A NIMHANS study concentrated on the ethnic roots of Parkinson's disease. In India, Anglo-Indians are found to be less prone to the disease. While 19.5 per cent of Indians at large have Parkinson's disease, only 4 per cent of Anglo-Indians are affected.

According to Professor Jean Aicardi, a paediatrician attached to Hospital Robert Bebre, Paris, while children are generally not affected by Parkinson's disease, some 4 per cent of children are affected by a movement disorder called tic, an involuntary movement of muscle. It is mostly benign and disappears with age.

According to Dr. E. S. Krishnamoorthy, Assistant Director, (Research), National Neuroscience Institute, Singapore, treating movement disorders is expensive, This is particularly true in the case of newer treatment methods such as the Botolinum stimulation injection. India, he said, has the scientific base to develop Botolinum injections that can bring down the treatment costs significantly. "The future of treatment lies in pharmacogenomics that links drug treatment to the response of genes," he says.

Professor Kailash Bhatia from the Institute of Neurology, London, conducted a workshop on Botulinum treatment methods with patients with dystonia, writer's cramp and so on.

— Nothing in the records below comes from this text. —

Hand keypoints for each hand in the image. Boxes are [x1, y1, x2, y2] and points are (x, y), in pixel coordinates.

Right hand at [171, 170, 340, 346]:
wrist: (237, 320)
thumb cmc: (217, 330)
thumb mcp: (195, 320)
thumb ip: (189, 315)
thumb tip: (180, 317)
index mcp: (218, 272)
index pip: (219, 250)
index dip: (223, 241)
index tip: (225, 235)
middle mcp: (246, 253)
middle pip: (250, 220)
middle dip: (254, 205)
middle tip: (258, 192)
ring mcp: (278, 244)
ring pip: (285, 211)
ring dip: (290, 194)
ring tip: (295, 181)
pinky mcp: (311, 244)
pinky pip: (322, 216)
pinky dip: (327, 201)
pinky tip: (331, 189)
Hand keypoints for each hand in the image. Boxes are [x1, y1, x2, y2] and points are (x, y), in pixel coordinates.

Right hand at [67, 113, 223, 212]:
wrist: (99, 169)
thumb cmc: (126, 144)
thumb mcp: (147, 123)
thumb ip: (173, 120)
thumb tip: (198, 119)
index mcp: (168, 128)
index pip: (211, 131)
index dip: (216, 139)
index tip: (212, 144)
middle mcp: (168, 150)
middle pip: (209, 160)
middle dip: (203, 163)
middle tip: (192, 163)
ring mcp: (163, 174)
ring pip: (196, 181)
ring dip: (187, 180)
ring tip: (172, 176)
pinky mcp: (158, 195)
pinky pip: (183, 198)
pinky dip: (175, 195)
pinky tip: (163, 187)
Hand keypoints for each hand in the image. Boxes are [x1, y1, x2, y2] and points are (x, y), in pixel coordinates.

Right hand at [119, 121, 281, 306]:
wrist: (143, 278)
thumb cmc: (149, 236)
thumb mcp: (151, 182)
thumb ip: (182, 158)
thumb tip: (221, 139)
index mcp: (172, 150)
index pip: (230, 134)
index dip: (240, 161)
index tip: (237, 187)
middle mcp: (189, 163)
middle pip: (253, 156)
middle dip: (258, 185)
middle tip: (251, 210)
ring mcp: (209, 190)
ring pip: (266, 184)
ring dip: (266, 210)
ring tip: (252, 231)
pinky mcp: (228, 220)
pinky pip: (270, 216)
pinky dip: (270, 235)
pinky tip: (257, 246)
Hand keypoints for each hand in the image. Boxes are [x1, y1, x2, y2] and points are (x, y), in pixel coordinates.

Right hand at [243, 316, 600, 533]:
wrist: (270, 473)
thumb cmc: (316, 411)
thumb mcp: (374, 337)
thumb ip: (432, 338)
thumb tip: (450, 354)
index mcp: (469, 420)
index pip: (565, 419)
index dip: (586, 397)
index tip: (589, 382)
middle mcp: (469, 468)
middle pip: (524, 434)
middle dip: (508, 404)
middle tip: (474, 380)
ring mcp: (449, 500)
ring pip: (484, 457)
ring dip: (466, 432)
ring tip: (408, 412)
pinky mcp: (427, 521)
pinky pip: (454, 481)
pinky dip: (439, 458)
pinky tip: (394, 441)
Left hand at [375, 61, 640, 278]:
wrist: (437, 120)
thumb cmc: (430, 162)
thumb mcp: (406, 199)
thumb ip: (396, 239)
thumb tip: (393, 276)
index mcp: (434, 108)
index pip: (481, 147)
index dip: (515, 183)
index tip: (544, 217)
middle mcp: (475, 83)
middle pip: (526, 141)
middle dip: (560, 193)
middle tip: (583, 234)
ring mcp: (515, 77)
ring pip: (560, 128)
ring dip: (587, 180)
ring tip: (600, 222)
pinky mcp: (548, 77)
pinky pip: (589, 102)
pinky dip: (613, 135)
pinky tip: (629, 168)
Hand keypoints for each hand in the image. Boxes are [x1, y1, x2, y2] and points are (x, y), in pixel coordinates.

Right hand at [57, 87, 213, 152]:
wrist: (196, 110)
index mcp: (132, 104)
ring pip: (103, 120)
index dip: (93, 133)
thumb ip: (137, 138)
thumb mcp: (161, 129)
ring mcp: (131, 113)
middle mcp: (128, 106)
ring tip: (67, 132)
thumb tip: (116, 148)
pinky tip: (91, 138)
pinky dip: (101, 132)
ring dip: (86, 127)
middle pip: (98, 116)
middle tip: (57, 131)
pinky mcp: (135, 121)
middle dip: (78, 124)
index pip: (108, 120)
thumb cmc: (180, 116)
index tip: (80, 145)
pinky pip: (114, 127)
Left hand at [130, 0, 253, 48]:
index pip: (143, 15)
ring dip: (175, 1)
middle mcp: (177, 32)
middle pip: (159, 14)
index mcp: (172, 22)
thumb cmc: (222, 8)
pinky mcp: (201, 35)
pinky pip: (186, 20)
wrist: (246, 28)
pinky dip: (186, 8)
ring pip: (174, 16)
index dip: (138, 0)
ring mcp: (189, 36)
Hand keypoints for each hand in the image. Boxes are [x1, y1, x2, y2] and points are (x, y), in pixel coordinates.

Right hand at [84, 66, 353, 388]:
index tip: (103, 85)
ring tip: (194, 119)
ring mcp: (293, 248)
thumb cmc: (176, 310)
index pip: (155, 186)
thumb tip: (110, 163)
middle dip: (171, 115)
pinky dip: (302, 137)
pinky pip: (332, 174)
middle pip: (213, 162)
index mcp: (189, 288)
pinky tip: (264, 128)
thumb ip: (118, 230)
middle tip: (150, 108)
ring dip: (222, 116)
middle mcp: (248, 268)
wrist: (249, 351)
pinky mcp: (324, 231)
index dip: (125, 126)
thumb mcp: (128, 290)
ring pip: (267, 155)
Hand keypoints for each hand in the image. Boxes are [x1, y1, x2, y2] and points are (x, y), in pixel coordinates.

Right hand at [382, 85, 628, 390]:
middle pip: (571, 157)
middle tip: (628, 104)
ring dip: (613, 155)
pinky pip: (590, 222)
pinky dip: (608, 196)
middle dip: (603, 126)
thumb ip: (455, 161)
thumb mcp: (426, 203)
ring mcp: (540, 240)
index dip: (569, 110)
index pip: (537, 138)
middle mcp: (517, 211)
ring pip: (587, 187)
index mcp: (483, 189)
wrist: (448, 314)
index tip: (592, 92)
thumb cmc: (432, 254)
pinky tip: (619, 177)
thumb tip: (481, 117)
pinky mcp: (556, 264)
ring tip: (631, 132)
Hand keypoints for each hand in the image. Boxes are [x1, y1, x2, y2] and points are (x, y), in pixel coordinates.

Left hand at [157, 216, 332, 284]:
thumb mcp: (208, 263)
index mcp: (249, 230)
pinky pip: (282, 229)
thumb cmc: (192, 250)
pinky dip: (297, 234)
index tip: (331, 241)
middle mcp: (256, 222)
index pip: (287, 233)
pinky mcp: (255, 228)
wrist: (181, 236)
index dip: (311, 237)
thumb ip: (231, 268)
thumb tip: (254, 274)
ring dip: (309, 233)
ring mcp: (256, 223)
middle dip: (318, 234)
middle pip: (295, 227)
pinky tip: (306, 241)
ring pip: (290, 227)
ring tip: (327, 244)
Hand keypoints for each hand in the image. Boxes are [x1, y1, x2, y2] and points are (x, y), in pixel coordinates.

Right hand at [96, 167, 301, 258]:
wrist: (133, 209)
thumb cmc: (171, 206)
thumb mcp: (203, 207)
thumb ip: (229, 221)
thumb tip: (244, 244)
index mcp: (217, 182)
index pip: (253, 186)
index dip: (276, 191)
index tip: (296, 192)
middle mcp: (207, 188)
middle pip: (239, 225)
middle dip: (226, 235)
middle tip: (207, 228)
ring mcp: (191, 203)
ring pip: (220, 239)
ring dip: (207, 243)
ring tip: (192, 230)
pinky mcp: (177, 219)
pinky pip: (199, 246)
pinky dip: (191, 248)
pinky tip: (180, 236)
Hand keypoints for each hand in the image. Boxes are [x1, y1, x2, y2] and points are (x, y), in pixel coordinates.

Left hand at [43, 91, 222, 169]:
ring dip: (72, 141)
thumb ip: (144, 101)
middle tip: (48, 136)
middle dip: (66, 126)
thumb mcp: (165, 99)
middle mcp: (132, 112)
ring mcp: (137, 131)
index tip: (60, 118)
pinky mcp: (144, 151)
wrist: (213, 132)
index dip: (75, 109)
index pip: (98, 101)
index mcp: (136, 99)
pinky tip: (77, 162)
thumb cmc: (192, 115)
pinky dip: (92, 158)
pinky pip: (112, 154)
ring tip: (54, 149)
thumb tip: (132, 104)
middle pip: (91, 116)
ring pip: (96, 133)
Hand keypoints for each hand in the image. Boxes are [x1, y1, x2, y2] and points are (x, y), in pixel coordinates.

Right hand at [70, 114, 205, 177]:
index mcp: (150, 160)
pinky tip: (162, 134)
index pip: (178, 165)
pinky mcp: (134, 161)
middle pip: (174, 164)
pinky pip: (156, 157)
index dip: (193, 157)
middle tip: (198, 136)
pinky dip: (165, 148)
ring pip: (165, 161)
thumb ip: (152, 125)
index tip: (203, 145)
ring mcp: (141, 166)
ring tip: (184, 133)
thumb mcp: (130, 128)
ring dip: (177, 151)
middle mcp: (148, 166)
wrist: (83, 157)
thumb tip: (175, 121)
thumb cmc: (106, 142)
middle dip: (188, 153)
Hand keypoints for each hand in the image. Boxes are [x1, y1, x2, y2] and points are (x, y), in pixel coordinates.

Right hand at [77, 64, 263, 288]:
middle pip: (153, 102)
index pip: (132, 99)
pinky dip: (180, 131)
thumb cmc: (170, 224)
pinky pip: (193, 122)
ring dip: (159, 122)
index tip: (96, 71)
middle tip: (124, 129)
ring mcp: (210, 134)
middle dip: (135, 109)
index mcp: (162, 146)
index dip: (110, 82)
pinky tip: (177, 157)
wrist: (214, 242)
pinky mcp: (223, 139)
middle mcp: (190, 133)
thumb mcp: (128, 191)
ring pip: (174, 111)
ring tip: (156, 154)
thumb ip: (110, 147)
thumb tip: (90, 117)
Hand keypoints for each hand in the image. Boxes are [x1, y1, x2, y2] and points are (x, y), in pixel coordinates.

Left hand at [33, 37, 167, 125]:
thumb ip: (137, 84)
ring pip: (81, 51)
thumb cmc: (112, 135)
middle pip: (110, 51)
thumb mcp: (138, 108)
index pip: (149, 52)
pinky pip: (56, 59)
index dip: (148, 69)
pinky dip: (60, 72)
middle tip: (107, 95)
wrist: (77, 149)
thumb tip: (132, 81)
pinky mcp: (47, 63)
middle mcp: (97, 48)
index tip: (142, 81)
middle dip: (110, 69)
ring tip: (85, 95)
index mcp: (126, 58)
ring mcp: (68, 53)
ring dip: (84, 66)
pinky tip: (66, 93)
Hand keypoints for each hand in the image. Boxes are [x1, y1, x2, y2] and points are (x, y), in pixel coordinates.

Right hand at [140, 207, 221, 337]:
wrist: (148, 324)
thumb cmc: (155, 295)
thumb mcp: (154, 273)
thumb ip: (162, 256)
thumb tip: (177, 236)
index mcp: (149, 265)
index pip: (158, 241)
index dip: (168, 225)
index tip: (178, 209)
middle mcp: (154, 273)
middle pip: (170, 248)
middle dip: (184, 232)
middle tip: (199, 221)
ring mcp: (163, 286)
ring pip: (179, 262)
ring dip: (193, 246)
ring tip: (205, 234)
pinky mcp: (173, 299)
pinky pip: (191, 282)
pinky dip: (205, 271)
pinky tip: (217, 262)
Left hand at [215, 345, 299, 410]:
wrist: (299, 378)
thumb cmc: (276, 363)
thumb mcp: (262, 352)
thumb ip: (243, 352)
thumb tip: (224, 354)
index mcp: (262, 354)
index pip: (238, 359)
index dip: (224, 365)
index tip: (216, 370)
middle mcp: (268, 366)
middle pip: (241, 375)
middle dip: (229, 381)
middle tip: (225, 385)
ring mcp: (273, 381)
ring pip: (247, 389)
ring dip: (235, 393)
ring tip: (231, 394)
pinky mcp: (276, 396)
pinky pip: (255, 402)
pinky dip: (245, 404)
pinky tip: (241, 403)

The Chennai workshop concentrated on epidemiological studies, which offered clues and insights into the risk factors involved in Parkinson's disease and other movement disorders; genetic studies - computational models, gene-based research and treatment; newer drugs to treat not only movement disorders but also cognitive disorders such as memory loss and depression arising as side-effects from taking traditional drugs that are dopa-based, or MAO inhibitors; and surgical techniques and management including stimulation of certain areas in the brain and transplantation.

The Chennai workshop brought out the need for India to set up national registers and do a number of multi-population epidemiological studies with nested controls, particularly as the country is diverse in environment, culture, diet and ethnicity.